SageMaker Model Constructs

This project provides multiple CDK constructs to help facilitate the deployment of models to Amazon SageMaker:

These constructs can be consumed separately through the Generative AI CDK Constructs library.

You can see examples in the lib/models/index.ts file demonstrating how to deploy several models like Llama2 13B chat, Mistral 8x7B or IDEFICS.

For additional samples demonstrating how to deploy models using these constructs, you can refer to the related samples repository.

Custom inference code

While the options above are preferred, for broader compatibility, the sample also showcases deployment of all other models from Hugging Face not supported by HuggingFace LLM Infernce container using custom inference code. This process is powered by AWS CodeBuild.

For this kind of deployment you need to choose the right container for your model from this list of AWS Deep Learning Containers. Based on PyTorch/Transformers versions, Python version etc. An example on how to use this construct is available here.

Adapters

This samples provides adapters for several models out of the box. The model you want to deploy might not have an existing adapter available, thus you will need to develop one. This documentation provides steps to build you own adapter.

Precautions

Cost: Be mindful of the costs associated with AWS resources, especially with SageMaker models which are billed by the hour. Leaving serverful resources running for extended periods or deploying numerous LLMs can quickly lead to increased costs.

Licensing: These constructs allow you to interact with models from third party providers. Your use of the third-party generative AI (GAI) models is governed by the terms provided to you by the third-party GAI model providers when you acquired your license to use them (for example, their terms of service, license agreement, acceptable use policy, and privacy policy).
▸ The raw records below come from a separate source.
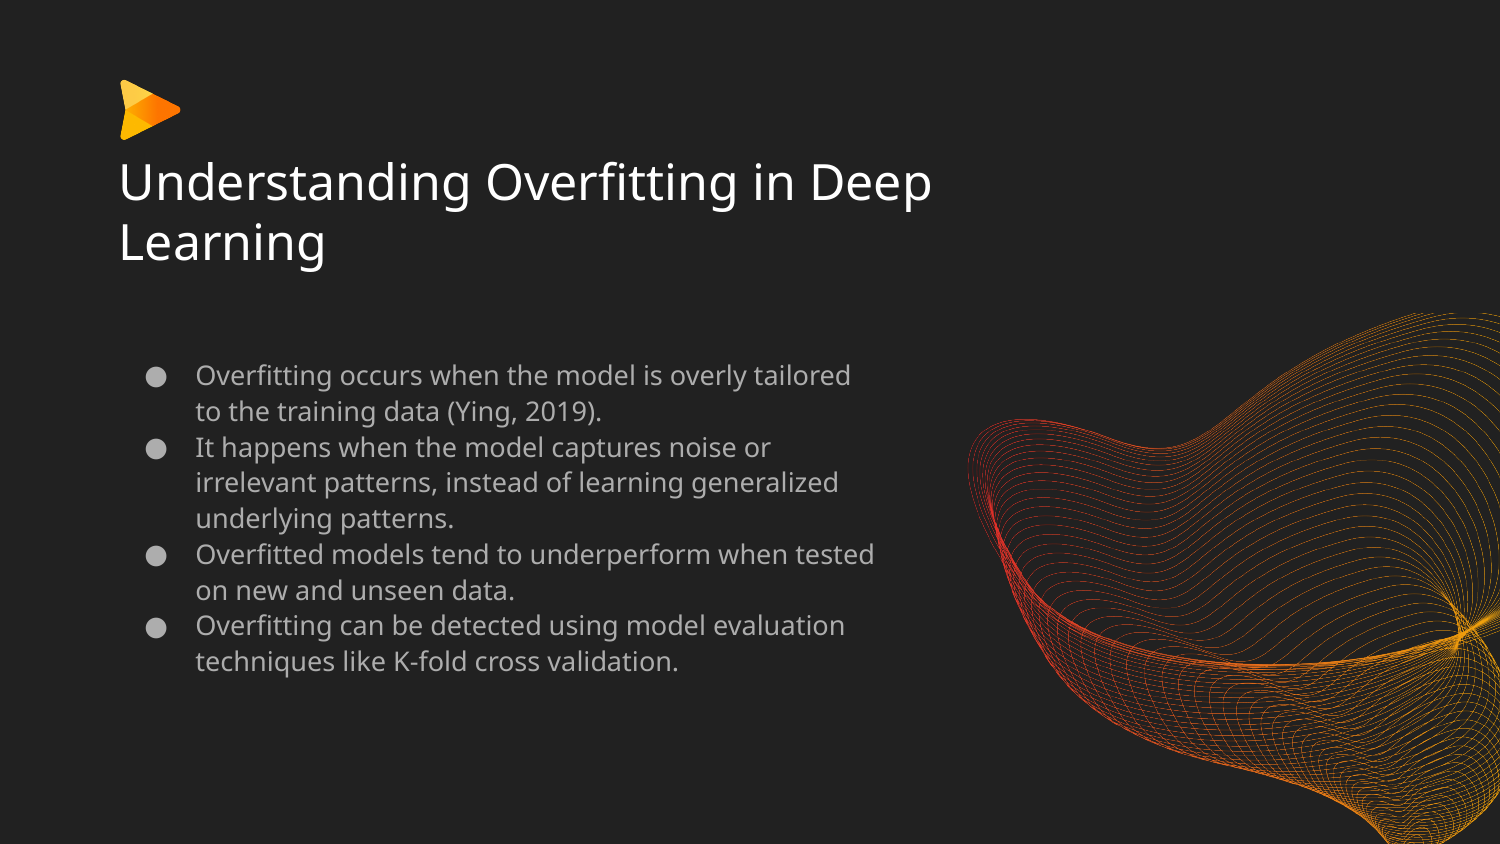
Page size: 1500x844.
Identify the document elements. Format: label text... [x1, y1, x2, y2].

picture [119, 78, 181, 140]
title Understanding Overfitting in Deep Learning [103, 151, 1163, 271]
picture [967, 313, 1500, 844]
subtitle Overfitting occurs when the model is overly tailored to the training data (Ying, 2019). It happens when the model captures noise or irrelevant patterns, instead of learning generalized underlying patterns. Overfitted models tend to underperform when tested on new and unseen data. Overfitting can be detected using model evaluation techniques like K-fold cross validation. [105, 282, 899, 750]
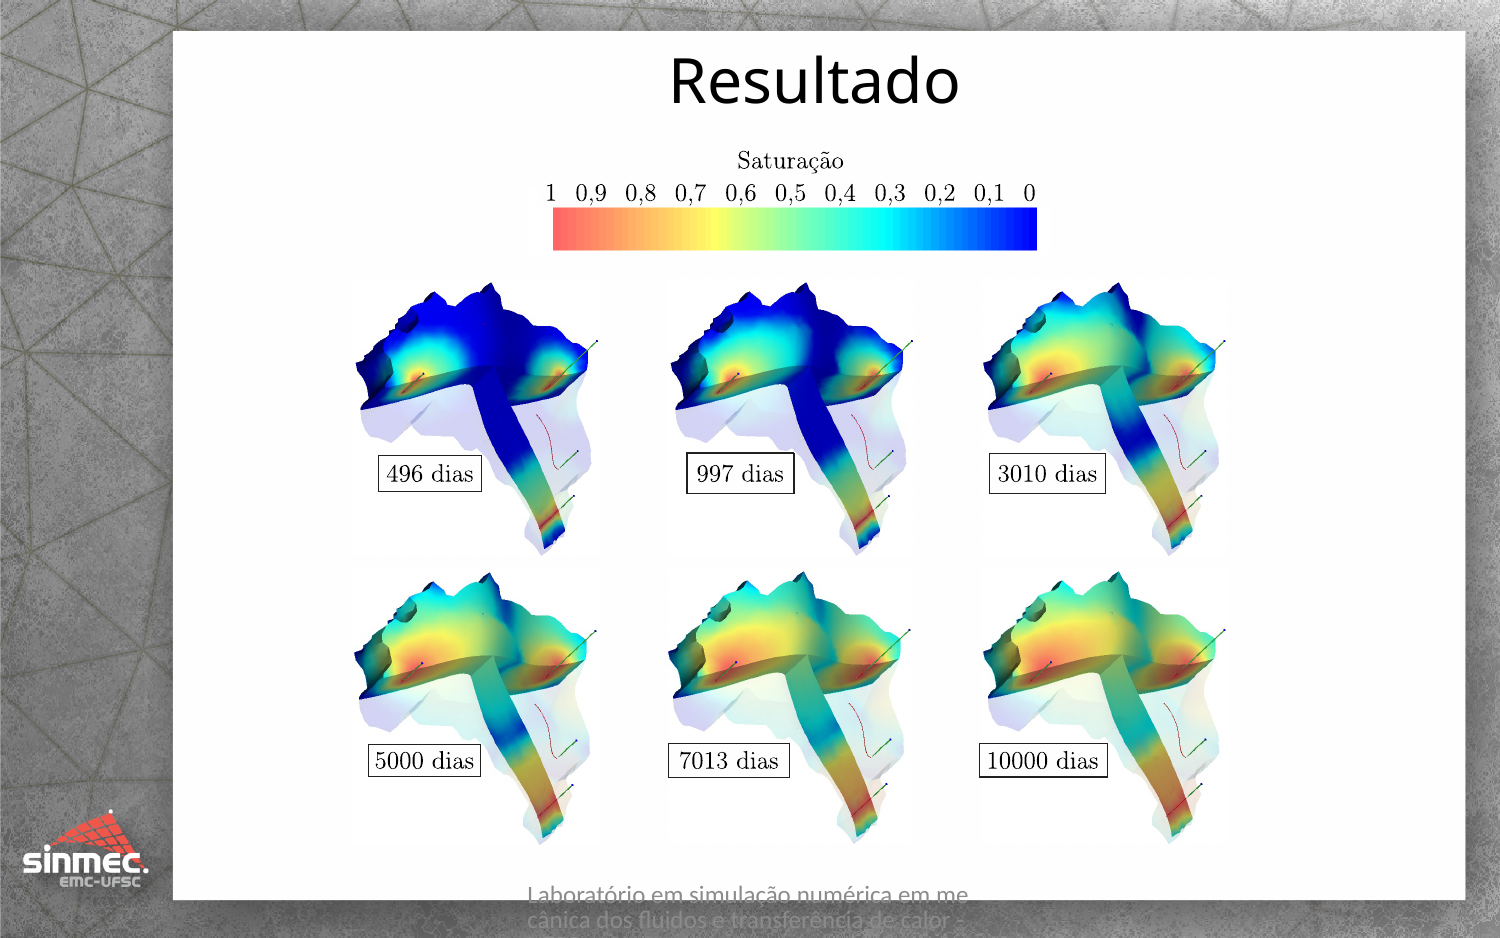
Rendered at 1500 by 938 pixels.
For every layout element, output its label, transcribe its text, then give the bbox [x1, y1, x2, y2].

picture [0, 0, 1500, 938]
footer Laboratório em simulação numérica em mecânica dos fluidos e transferência de calor - UFSC [512, 868, 988, 919]
text_box Resultado [171, 55, 1459, 103]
You are responsible for ensuring that your use of the third-party GAI models comply with the terms governing them, and any laws, rules, regulations, policies, or standards that apply to you.

You are also responsible for making your own independent assessment of the third-party GAI models that you use, including their outputs and how third-party GAI model providers use any data that might be transmitted to them based on your deployment configuration. AWS does not make any representations, warranties, or guarantees regarding the third-party GAI models, which are “Third-Party Content” under your agreement with AWS. This construct is offered to you as “AWS Content” under your agreement with AWS.

This library is licensed under the MIT-0 License.